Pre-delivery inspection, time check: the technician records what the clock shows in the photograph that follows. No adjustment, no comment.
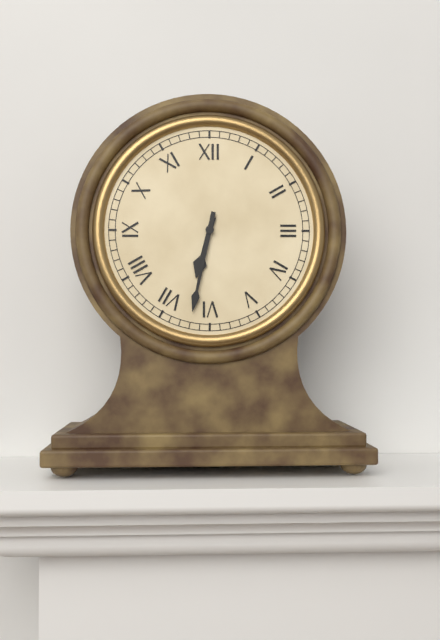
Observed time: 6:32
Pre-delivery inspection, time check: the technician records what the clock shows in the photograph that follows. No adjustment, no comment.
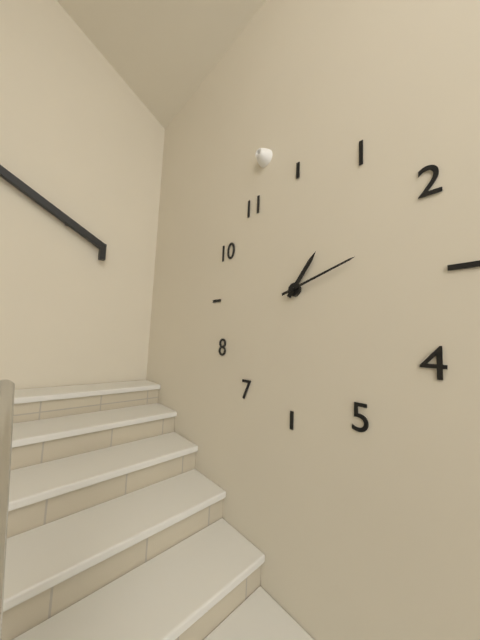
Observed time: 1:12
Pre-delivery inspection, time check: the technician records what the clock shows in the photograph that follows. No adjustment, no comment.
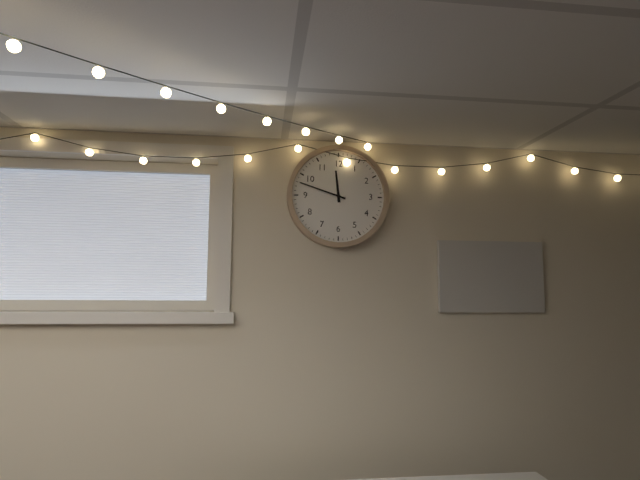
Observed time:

—————

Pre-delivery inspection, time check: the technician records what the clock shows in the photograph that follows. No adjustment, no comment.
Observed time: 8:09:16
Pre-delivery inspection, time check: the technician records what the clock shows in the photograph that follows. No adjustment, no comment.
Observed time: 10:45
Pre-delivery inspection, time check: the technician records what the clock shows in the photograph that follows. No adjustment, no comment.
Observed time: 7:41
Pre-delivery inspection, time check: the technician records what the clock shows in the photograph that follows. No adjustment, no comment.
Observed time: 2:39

—————

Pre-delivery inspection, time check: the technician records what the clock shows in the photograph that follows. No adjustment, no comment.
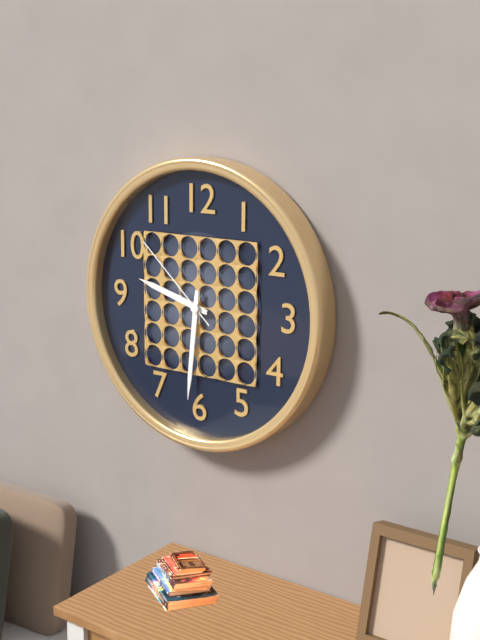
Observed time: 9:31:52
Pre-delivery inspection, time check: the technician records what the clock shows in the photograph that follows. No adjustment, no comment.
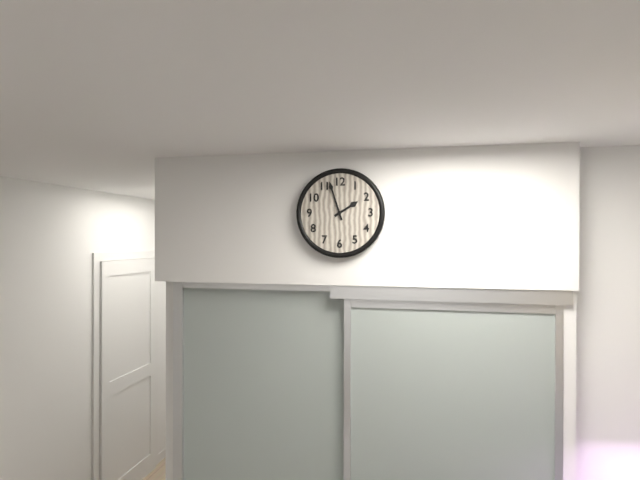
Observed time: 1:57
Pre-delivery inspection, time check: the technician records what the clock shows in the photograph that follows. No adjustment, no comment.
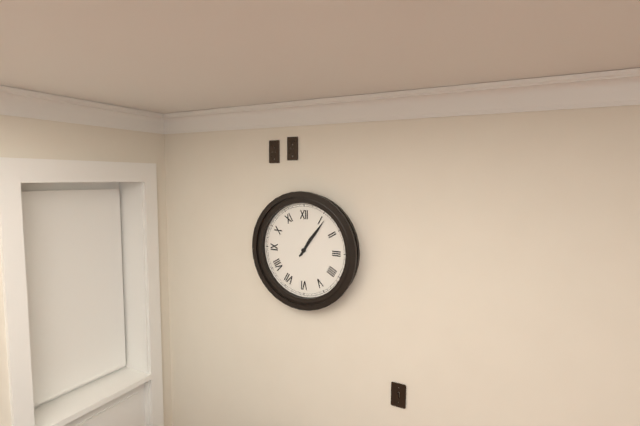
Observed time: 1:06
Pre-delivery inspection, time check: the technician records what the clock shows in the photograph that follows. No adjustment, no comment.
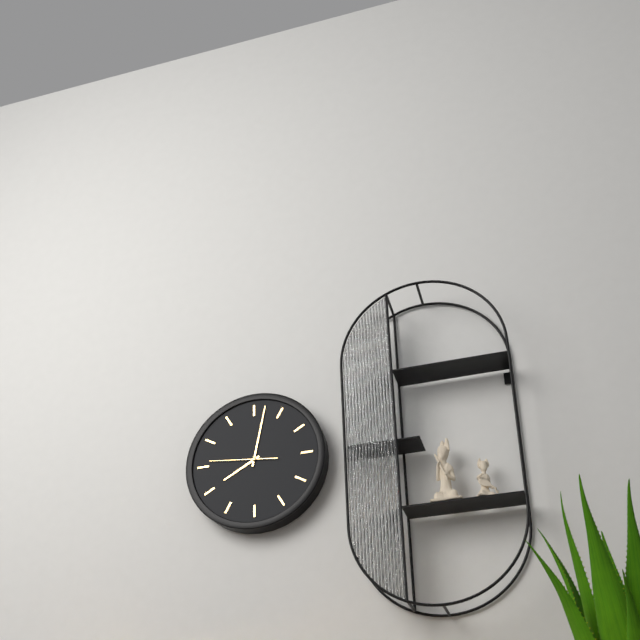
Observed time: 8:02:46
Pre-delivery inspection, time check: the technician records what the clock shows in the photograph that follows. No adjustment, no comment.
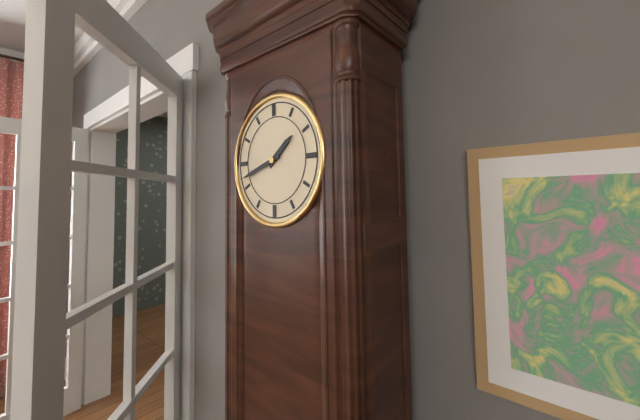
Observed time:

—————

* [ЧТО НУЖНО СДЕЛАТЬ] Соберите из записей выше все строки, где встречается слово «Observed», и перепишите их. Регистр букв учитывается.

* [РЕШЕНИЕ ЗАДАЧИ]
Observed time: 6:32
Observed time: 1:12
Observed time:
Observed time: 8:09:16
Observed time: 10:45
Observed time: 7:41
Observed time: 2:39
Observed time: 9:31:52
Observed time: 1:57
Observed time: 1:06
Observed time: 8:02:46
Observed time:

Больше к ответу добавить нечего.